▶ **Source passage**
= = = = = = =

The launch prompted the US to accuse Iran of violating UN resolution 2231, which “calls upon” Iran not to “undertake any activity related to ballistic missiles designed to be capable of delivering nuclear weapons”.
As part of its final negotiations for the 2015 nuclear agreement with six world powers, Tehran agreed to an eight-year extension of the UN ban on ballistic missile development.
During the White House daily press briefing, Mr Flynn did not accuse Tehran of violating that nuclear accord.
But the national security adviser did describe the Obama administration-brokered deal as “weak and ineffective”.
“Instead of being thankful to the United States for these agreements, Iran is now feeling emboldened,” he said.
He said “the Obama administration failed to respond adequately to Tehran’s malign actions – including weapons transfers, support for terrorism and other violations of international norms”.
Mr Flynn also pointed to a recent attack against a Saudi warship by Iranian-backed Houthi militants as evidence of “Iran’s destabilising behaviour across the Middle East”.
During Mr Trump’s campaign for president, he frequently attacked the nuclear pact with Iran, vowing to “dismantle the disastrous deal”.
In December 2016 Iranian President Hassan Rouhani told an audience at the University of Tehran that he would not allow Mr Trump to “rip up” the deal, Reuters news agency reported.
On Wednesday Iranian Defence Minister Hossein Dehghan stood by their missile test.
“We have previously announced that we will execute the programmes we have planned in production of defence equipment meant for our national interests and objectives,” Iranian media quoted him as saying.
“Nobody can influence our decision. We will not allow foreigners to interfere in our defence affairs.”

= = = = = = =

▶ **Data excerpts**
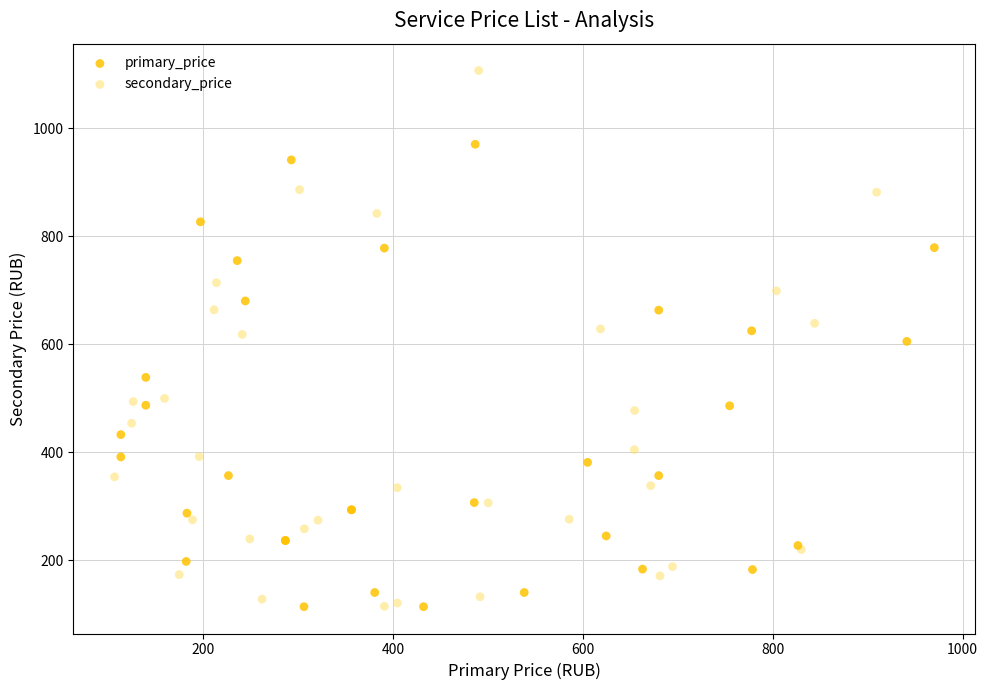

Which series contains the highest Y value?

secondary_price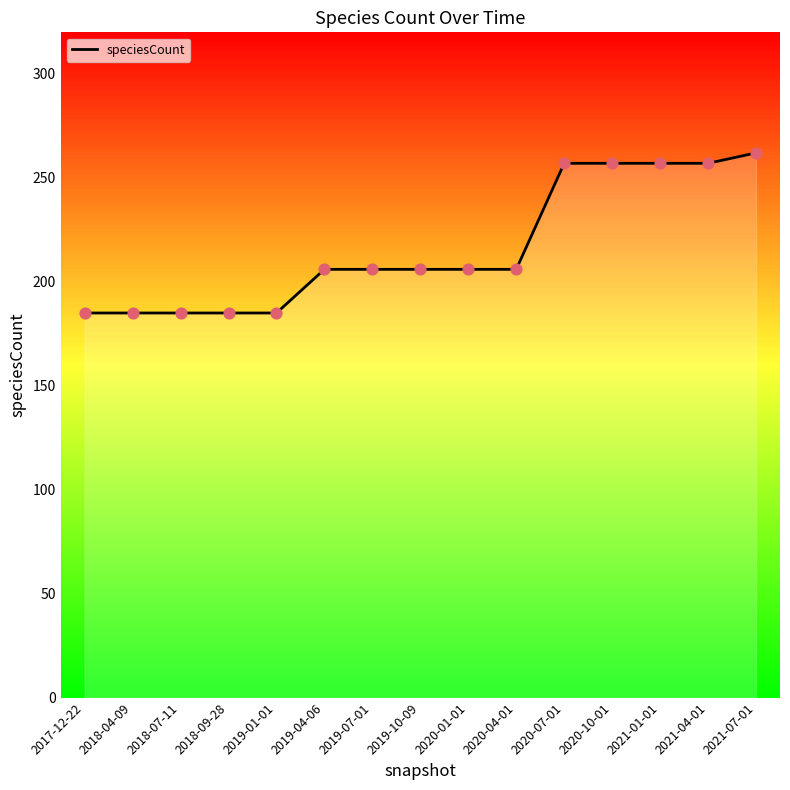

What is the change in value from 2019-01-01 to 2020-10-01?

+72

= = = = = = =

▶ **Brief A**
According to the Iran article, how long was the extension of the UN ban on ballistic missile development that Tehran agreed to?
▶ **Brief B**
Rewrite the paragraph of the Iran article that begins "Mr Flynn also pointed to" as a single shorter sentence that keeps its main facts.
▶ **Brief C**
Print everything in the Iran article from "But the national" down to "news agency reported.".
Rely only on the Iran article for these answers.

▶ **Exercise answer A**
Tehran agreed to an eight-year extension.

▶ **Exercise answer B**
Flynn cited a recent attack by Iranian-backed Houthi militants on a Saudi warship as evidence of Iran's destabilizing behavior across the Middle East.

▶ **Exercise answer C**
But the national security adviser did describe the Obama administration-brokered deal as “weak and ineffective”.
“Instead of being thankful to the United States for these agreements, Iran is now feeling emboldened,” he said.
He said “the Obama administration failed to respond adequately to Tehran’s malign actions – including weapons transfers, support for terrorism and other violations of international norms”.
Mr Flynn also pointed to a recent attack against a Saudi warship by Iranian-backed Houthi militants as evidence of “Iran’s destabilising behaviour across the Middle East”.
During Mr Trump’s campaign for president, he frequently attacked the nuclear pact with Iran, vowing to “dismantle the disastrous deal”.
In December 2016 Iranian President Hassan Rouhani told an audience at the University of Tehran that he would not allow Mr Trump to “rip up” the deal, Reuters news agency reported.